I think the Minister has erected a straw man here. The straw man is that there is a quite lightweight review, possibly of the kind that he is recommending, rather than the kind others are recommending, and then there is a day in the Commons and a day in the Lords and, bingo, this huge change takes place. What the commission envisages is a resurrection of the ICB. It is not a coincidence that the number five was chosen, as that was the number that worked on the ICB. The ICB went through all the steps that he claimed, of looking at the options, the cost benefits and so on, and evidence was taken in various Select Committees. Therefore, there would be an enormous amount of public discussion, inside and outside Parliament, before this was enacted. That seems to me to be the process and I cannot see what is wrong with it.
The other point is that the Minister downplays the incentive effect. If you have one bank which has no incentive to test the system and is very happy with its niche in the market and it sees another bank pushing very hard at the limits, what is its incentive? Does it simply turn a blind eye? Under this arrangement it has an incentive to support suggestions that the other bank should be reined in, otherwise it then brings big change on the sector as a whole. So it produces, it seems to me, the right incentive set for all the players in the banking sector.

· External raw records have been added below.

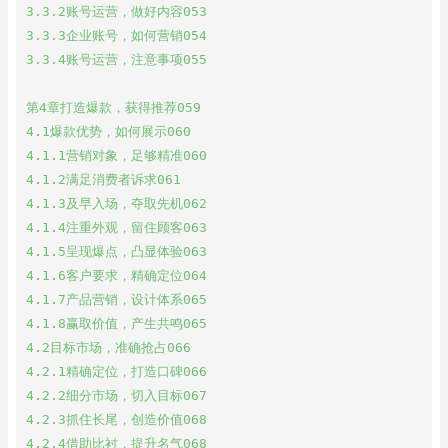
3.3.2账号运营，做好内容053

3.3.3企业账号，如何营销054

3.3.4账号运营，注意事项055

第4章打造爆款，获得推荐059

4.1爆款优势，如何展示060

4.1.1营销对象，足够精准060

4.1.2满足消费者诉求061

4.1.3及早入场，夺取先机062

4.1.4注重外观，留住顾客063

4.1.5呈现爆点，凸显体验063

4.1.6客户要求，精确定位064

4.1.7产品营销，设计体系065

4.1.8赢取价值，产生共鸣065

4.2目标市场，准确抢占066

4.2.1精确定位，打造口碑066

4.2.2细分市场，切入目标067

4.2.3抓住长尾，创造价值068

4.2.4借助比衬，提升名气068
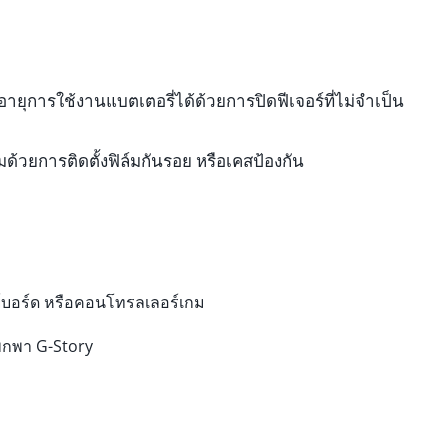
ยุการใช้งานแบตเตอรี่ได้ด้วยการปิดฟีเจอร์ที่ไม่จำเป็น
วยการติดตั้งฟิล์มกันรอย หรือเคสป้องกัน
คีย์บอร์ด หรือคอนโทรลเลอร์เกม
พกพา G-Story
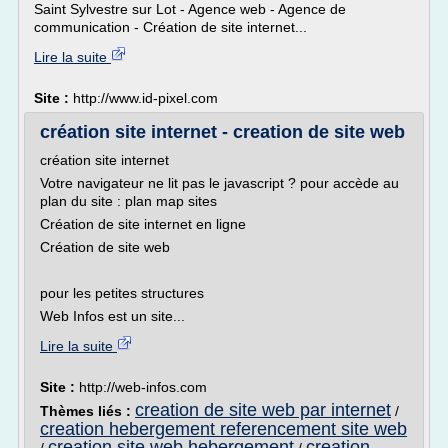
Saint Sylvestre sur Lot - Agence web - Agence de
communication - Création de site internet...
Lire la suite
Site :
http://www.id-pixel.com
création site internet - creation de site web
création site internet
Votre navigateur ne lit pas le javascript ? pour accède au
plan du site : plan map sites
Création de site internet en ligne
Création de site web
pour les petites structures
Web Infos est un site...
Lire la suite
Site :
http://web-infos.com
creation de site web par internet
Thèmes liés :
/
creation hebergement referencement site web
creation site web hebergement
creation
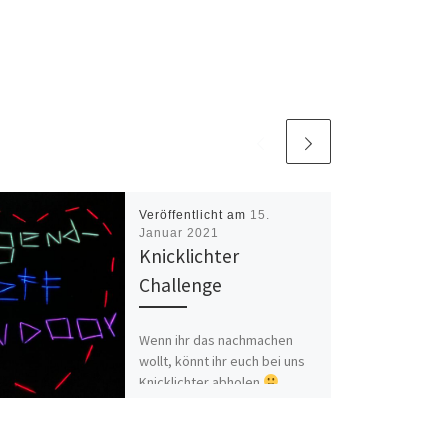
Veröffentlicht am
15.
Januar 2021
Knicklichter
Challenge
Wenn ihr das nachmachen
wollt, könnt ihr euch bei uns
Knicklichter abholen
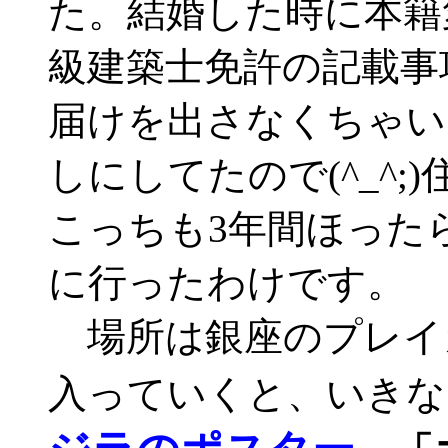
た。結婚した時に本籍
級建築士免許の記載事
届けを出さなくちゃい
しにしてたので(^_^;
こっちも3年間ほった
に行ったわけです。
場所は銀座のプレイ
入っていくと、いきな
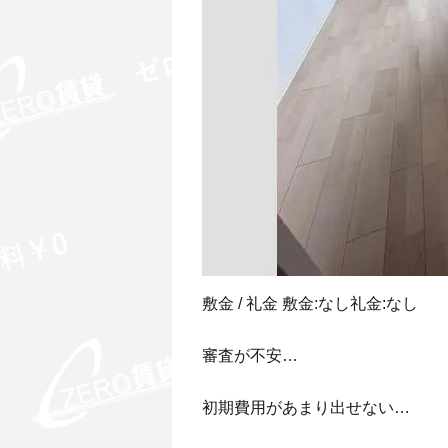
敷金 / 礼金 敷金:なし礼金:なし
審査が不安…
初期費用があまり出せない…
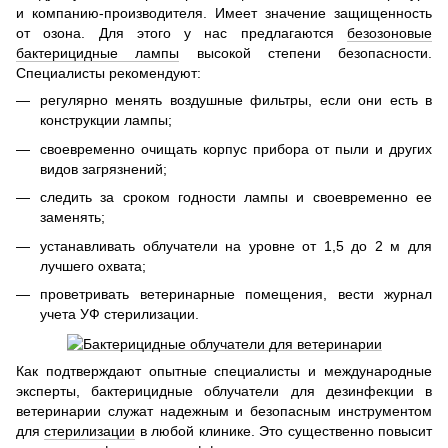
и компанию-производителя. Имеет значение защищенность
от озона. Для этого у нас предлагаются
безозоновые
бактерицидные лампы
высокой степени безопасности.
Специалисты рекомендуют:
регулярно менять воздушные фильтры, если они есть в
конструкции лампы;
своевременно очищать корпус прибора от пыли и других
видов загрязнений;
следить за сроком годности лампы и своевременно ее
заменять;
устанавливать облучатели на уровне от 1,5 до 2 м для
лучшего охвата;
проветривать ветеринарные помещения, вести журнал
учета УФ стерилизации.
Как подтверждают опытные специалисты и международные
эксперты, бактерицидные облучатели для дезинфекции в
ветеринарии служат надежным и безопасным инструментом
для
стерилизации
в любой клинике. Это существенно повысит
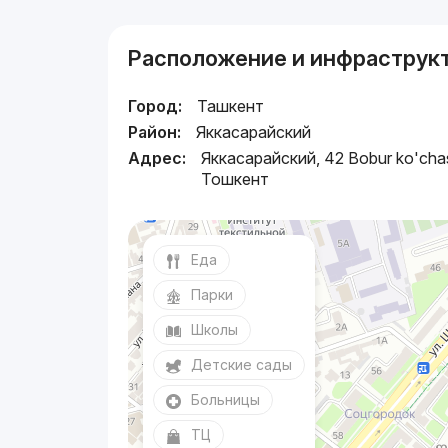
Расположение и инфраструк
Город:
Ташкент
Район:
Яккасарайский
Адрес:
Яккасарайский, 42 Bobur ko'chas
Тошкент
Еда
Парки
Школы
Детские сады
Больницы
ТЦ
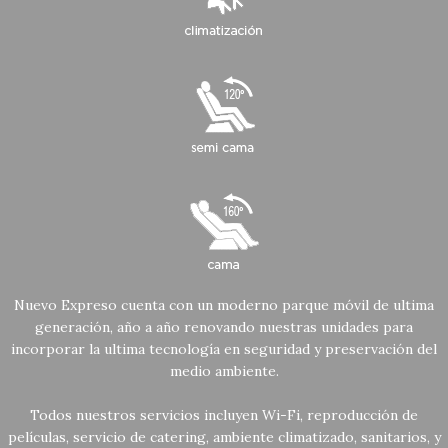
Nuevo Expreso cuenta con un moderno parque móvil de ultima
generación, año a año renovando nuestras unidades para
incorporar la ultima tecnología en seguridad y preservación del
medio ambiente.
Todos nuestros servicios incluyen Wi-Fi, reproducción de
películas, servicio de catering, ambiente climatizado, sanitarios, y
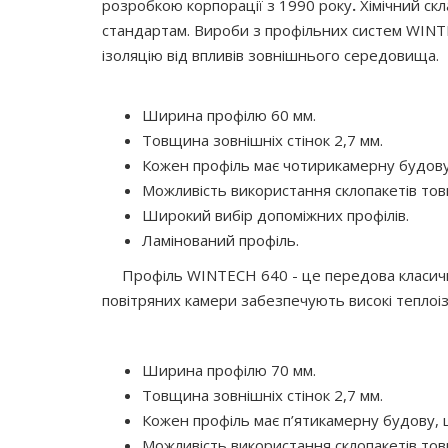
розробкою корпорації з 1990 року
.
Хімічний с
стандартам. Вироби з профільних систем WINTEC
ізоляцію від впливів зовнішнього середовища.
Ширина профілю 60 мм.
Товщина зовнішніх стінок 2,7 мм.
Кожен профіль має чотирикамерну будову,
Можливість використання склопакетів то
Широкий вибір допоміжних профілів.
Ламінований профіль.
Профіль WINTECH 640 - це передова класична с
повітряних камери забезпечують високі теплоіз
Ширина профілю 70 мм.
Товщина зовнішніх стінок 2,7 мм.
Кожен профіль має п’ятикамерну будову, 
Можливість використання склопакетів то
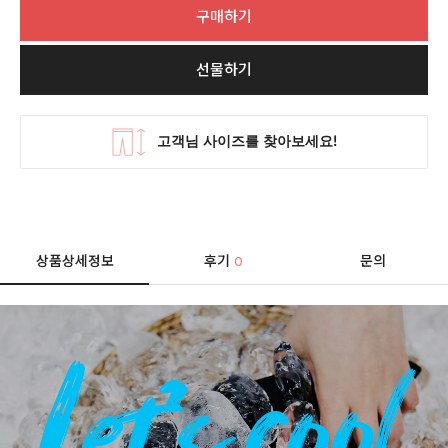
구매하기
선물하기
상품상세정보
후기
문의
0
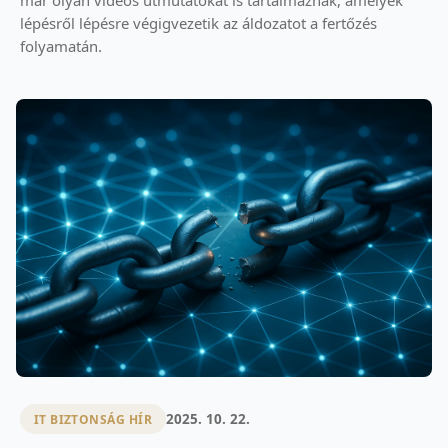
lépésről lépésre végigvezetik az áldozatot a fertőzés
folyamatán.
2025. 10. 22.
IT BIZTONSÁG HÍR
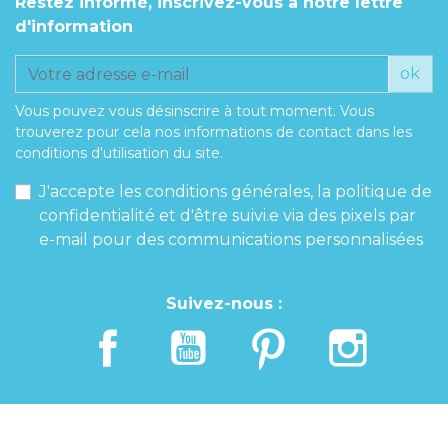
Restez informé, inscrivez-vous à notre lettre
d'information
Poids de jambe
ok
Vous pouvez vous désinscrire à tout moment. Vous
trouverez pour cela nos informations de contact dans les
conditions d'utilisation du site.
J'accepte les conditions générales, la politique de
confidentialité et d'être suivi.e via des pixels par
e-mail pour des communications personnalisées
Suivez-nous :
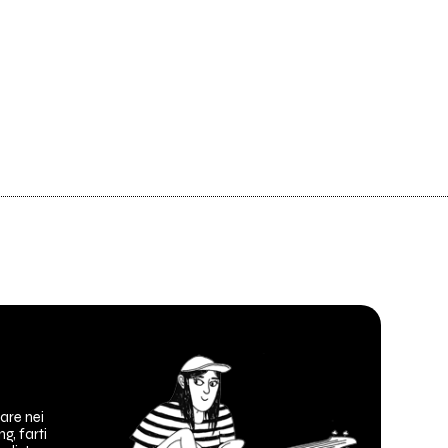
are nei
ng, farti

The Minister has heard a lot of quite strong opinions on this. As I said at the start, the prior condition of all this is a proper review arrangement. If that is in place, this is, in the opinion of many, a sensible power to have. It can be enacted, but if the view is that some alternative to separation is better, there is no problem; the Government can go down a different channel. If they want to extend separation, they have the power to do so. As with the first reserve power, further discussions need to take place. I think the divisions here are more fundamental, but, equally, I think the strength of opinion is also more fundamental. None the less, I beg leave to withdraw the amendment.